The dataset covers 83 healthy individuals with the measurements from the first wave of the study in 2005. For each subject, weighted image was segmented into 45 anatomical regions, and 7 different measures were extracted for each region. The 7 features associated with each brain region are number of voxels, volume and mean, standard deviation, minimum, maximum and range of the intensity values in the region. This information on the brain regions and the features is represented in the meta-data file, which is then used in the analysis. The above operation creates 45×7 = 315 dimensions per subject. In addition, details about each individual, such as age and gender, and the results of the neuropsychological examination are added to this dataset. With this addition, the resulting dataset has 357 dimensions. In other words, the resulting table’s size is 83×357 a great challenge for visual as well as computational analysis. Such a high dimensionality usually requires analysts to delimit the analysis to a selected subset of segments, based on an a priori specified hypothesis. Our aim here is to discover different subsets of individuals and brain regions that are relevant for building new hypotheses.
There are 4 tests were common to studies of aging of brain.
• A vocabulary test involved the examinee selecting the best synonyms of target words, in each case from a set of five alternatives.
• A speed test required the participant to classify pairs of line patterns as the same or different as rapidly as possible.
• Reasoning was assessed with the Raven’s Progressive Matrices, in which each test item consists of a matrix of geometric patterns with one missing cell, and the task for the participant is to select the best completion of the missing cell from a set of alternatives.
• Finally, a memory test involved three auditory presentations of the same list of unrelated words, with the participant instructed to recall as many words as possible after each presentation.
CONCLUSIONS
With our method, we present how the structures in high-dimensional datasets can be incorporated into the visual analysis process. We introduce representative factors as a method to apply computational tools locally and as an aggregated representation for sub-groups of dimensions. A combination of the already available information and the derived features on the dimensions are utilized to discover the structures in the dimensions space.

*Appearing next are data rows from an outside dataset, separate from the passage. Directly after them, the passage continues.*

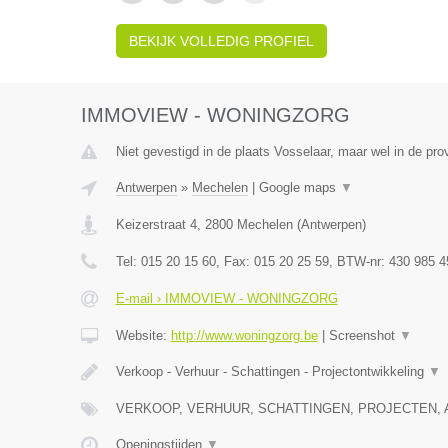
BEKIJK VOLLEDIG PROFIEL
IMMOVIEW - WONINGZORG
Niet gevestigd in de plaats Vosselaar, maar wel in de pro
Antwerpen
»
Mechelen
|
Google maps
▼
Keizerstraat 4
,
2800
Mechelen
(
Antwerpen
)
Tel:
015 20 15 60
, Fax:
015 20 25 59
, BTW-nr:
430 985 4
E-mail › IMMOVIEW - WONINGZORG
Website:
http://www.woningzorg.be
|
Screenshot
▼
Verkoop - Verhuur - Schattingen - Projectontwikkeling
▼
VERKOOP, VERHUUR, SCHATTINGEN, PROJECTEN, 
Openingstijden
▼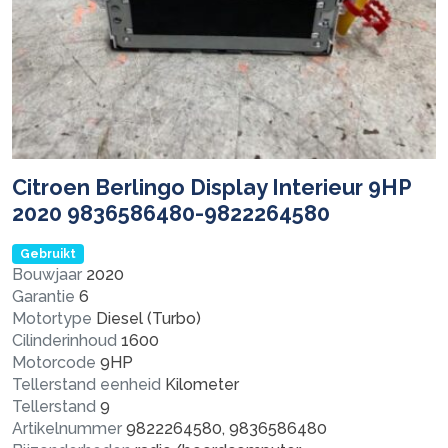
Citroen Berlingo Display Interieur 9HP
2020 9836586480-9822264580
Gebruikt
Bouwjaar
2020
Garantie
6
Motortype
Diesel (Turbo)
Cilinderinhoud
1600
Motorcode
9HP
Tellerstand eenheid
Kilometer
Tellerstand
9
Artikelnummer
9822264580, 9836586480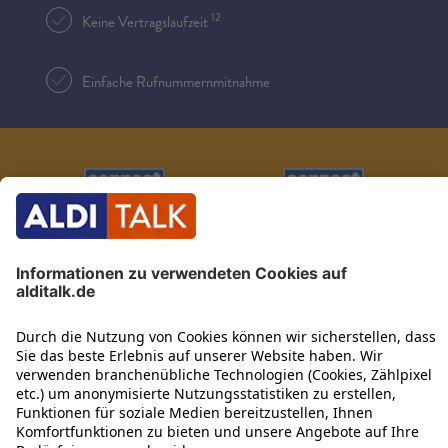
12
Keine Vertragslaufzeit
Einfache Rufnummernmitnahme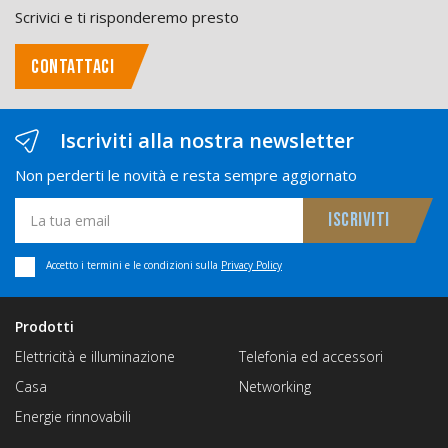
Scrivici e ti risponderemo presto
CONTATTACI
Iscriviti alla nostra newsletter
Non perderti le novità e resta sempre aggiornato
Accetto i termini e le condizioni sulla
Privacy Policy
Prodotti
Elettricità e illuminazione
Telefonia ed accessori
Casa
Networking
Energie rinnovabili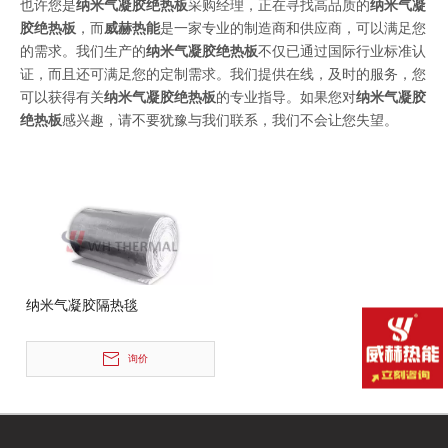
也许您是
纳米气凝胶绝热板
采购经理，正在寻找高品质的
纳米气凝
胶绝热板
，而
威赫热能
是一家专业的制造商和供应商，可以满足您
的需求。我们生产的
纳米气凝胶绝热板
不仅已通过国际行业标准认
证，而且还可满足您的定制需求。我们提供在线，及时的服务，您
可以获得有关
纳米气凝胶绝热板
的专业指导。如果您对
纳米气凝胶
绝热板
感兴趣，请不要犹豫与我们联系，我们不会让您失望。
纳米气凝胶隔热毯
询价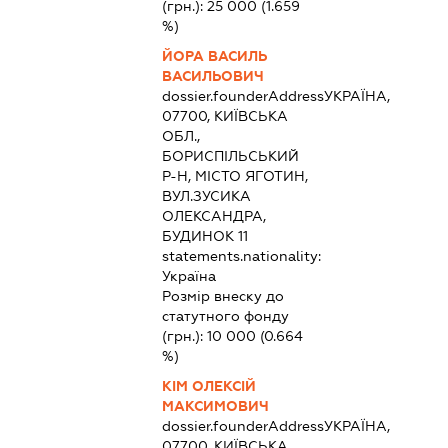
(грн.):
25 000
(1.659
%)
ЙОРА ВАСИЛЬ
ВАСИЛЬОВИЧ
dossier.founderAddress
УКРАЇНА,
07700, КИЇВСЬКА
ОБЛ.,
БОРИСПІЛЬСЬКИЙ
Р-Н, МІСТО ЯГОТИН,
ВУЛ.ЗУСИКА
ОЛЕКСАНДРА,
БУДИНОК 11
statements.nationality:
Україна
Розмір внеску до
статутного фонду
(грн.):
10 000
(0.664
%)
КІМ ОЛЕКСІЙ
МАКСИМОВИЧ
dossier.founderAddress
УКРАЇНА,
07700, КИЇВСЬКА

We suggest three different approaches to generate representatives for groups with different characteristics. These factors are then compared and evaluated through different interactive visual representations. We mainly use dimension reduction methods locally to extract the information from the sub-structures. Our goal is not to solely assist dimension reduction but rather to enable an informed use of dimension reduction methods at different levels to achieve a better understanding of the data.
The usual work flow when dealing with such complex datasets is to elimit the analysis based on known hypotheses and try to confirm or reject these using computational and visual analysis. Our interactive visual analysis scheme proved to be helpful to explore new relations between the dimensions that can provide a basis for the generation of new hypotheses.